Os amigos cantarolavam e batiam na palma da mão, quando D. Miçanga chegou ao local. Entendendo o convite, mesmo desprevenida, topou a parada e o desafio começou: 

SACACA :    

SE ENCONTRARES A MIÇANGA 

DÁ A ELA O MEU RECADO

PRA ESPERAR O SACAQUINHA

NO LUGAR ACOSTUMADO 

MIÇANGA:  

CANTADOR QUE TÁ CANTANDO

COM LENCINHO NO PESCOÇO

FAZ LEMBRAR O MEU CACHORRO 

        NO CUVÃO ROENDO OSSO. 

 

SACACA:     

EU JOGUEI MEU LIMÃO N’ÁGUA

DE MADURO FOI PRO FUNDO

TIREI CARTA DE MALANDRO

CERTIDÃO DE VAGABUNDO 

MISÇANGA:

SAI DAÍ SEU FEDE-FEDE

SEU CATINGA DE MUCURA

SE NA VIDA TU JÁ FEDES

QUE DIRÁ NA SEPULTURA 

SACACA:     

NÃO ADIANTA TEU ORGULHO

EM A TUA IMPOSIÇÃO

EU JÁ FIZ A TUA CAMA

COM FOLHAS SECAS DO CHÃO.           

MIÇANGA :

SE FIZESTES MINHA CAMA

COM FOLHAS SECAS DO CHÃO,

EU JÁ FIZ UM BALADOR

COM A "PELHA" DO TEU CULHÃO 

SACACA:     

MISSANGA MINHA MISSANGA 

ME DA O TEU PIRIQUITINHO,

SE TIVER MUITO PELADO

PODE ATÉ DEIXAR NO NINHO 

MIÇANGA:  

TE DAR MEU PIRIQUITINHO

SÓ SE ESTIVESSE MALUCA,

TU JÁ NEM TÁ DANDO CONTA

DA TUA POMBA CADUCA.     

Percebendo que não adiantava insistir, Sacaca desistiu do desafio, entoando um verso que admite a derrota, sob as vaias da platéia em delírio. 

CANTADOR QUE CANTA E PÁRA

TEM O PÉ DE CAPIVARA. 

 D. Febronia, mulher intrigueira, assistia o desafio e achou por bem entrar na briga, cantando para o Sacaca, na tentativa de animá-lo:

FEBRONIA:

EU CRESCI MOÇA DONZELA

LINDA COMO UMA FLOR,

CASEI COM SETE MARIDOS

E VIRGEM AINDA HOJE SOU

SACACA:

ESPERE AI MINHA SENHORA 

O MISTÉRIO AGENTE EXPLICA, 

OU A SENHORA NÃO TEM BUCETA, 

OU SEUS MARIDOS NÃO TINHAM PICA. 

Com essa, D. Febronha ficou como perdedora e a platéia foi ao delírio, afinal, o Sacaca saiu-se vencedor, mesmo tendo sido derrotado pela outra personagem.

E a cana rolou além da conta.

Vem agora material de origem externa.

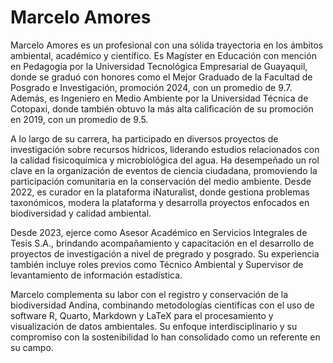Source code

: 
# Marcelo Amores


Marcelo Amores es un profesional con una sólida trayectoria en los ámbitos ambiental, académico y científico. Es Magíster en Educación con mención en Pedagogía por la Universidad Tecnológica Empresarial de Guayaquil, donde se graduó con honores como el Mejor Graduado de la Facultad de Posgrado e Investigación, promoción 2024, con un promedio de 9.7. Además, es Ingeniero en Medio Ambiente por la Universidad Técnica de Cotopaxi, donde también obtuvo la más alta calificación de su promoción en 2019, con un promedio de 9.5.

A lo largo de su carrera, ha participado en diversos proyectos de investigación sobre recursos hídricos, liderando estudios relacionados con la calidad fisicoquímica y microbiológica del agua. Ha desempeñado un rol clave en la organización de eventos de ciencia ciudadana, promoviendo la participación comunitaria en la conservación del medio ambiente. Desde 2022, es curador en la plataforma iNaturalist, donde gestiona problemas taxonómicos, modera la plataforma y desarrolla proyectos enfocados en biodiversidad y calidad ambiental.

Desde 2023, ejerce como Asesor Académico en Servicios Integrales de Tesis S.A., brindando acompañamiento y capacitación en el desarrollo de proyectos de investigación a nivel de pregrado y posgrado. Su experiencia también incluye roles previos como Técnico Ambiental y Supervisor de levantamiento de información estadística.

Marcelo complementa su labor con el registro y conservación de la biodiversidad Andina, combinando metodologías científicas con el uso de software R, Quarto, Markdown y LaTeX para el procesamiento y visualización de datos ambientales. Su enfoque interdisciplinario y su compromiso con la sostenibilidad lo han consolidado como un referente en su campo.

O Riri tratou de pegar o pandeiro e entrar na roda.Tudo estava resolvido. Nossos humildes personagens continuaram a dançar e cantar, carregando, na essência, a riqueza de espírito e a pureza que lhes tornam nobres.

Pena que poucas vezes percebemos a existência de pessoas como essas.   

*Óbidos-Pa 11-05-2007 Jorge Ary Ferreira e Zé Maria Tavares.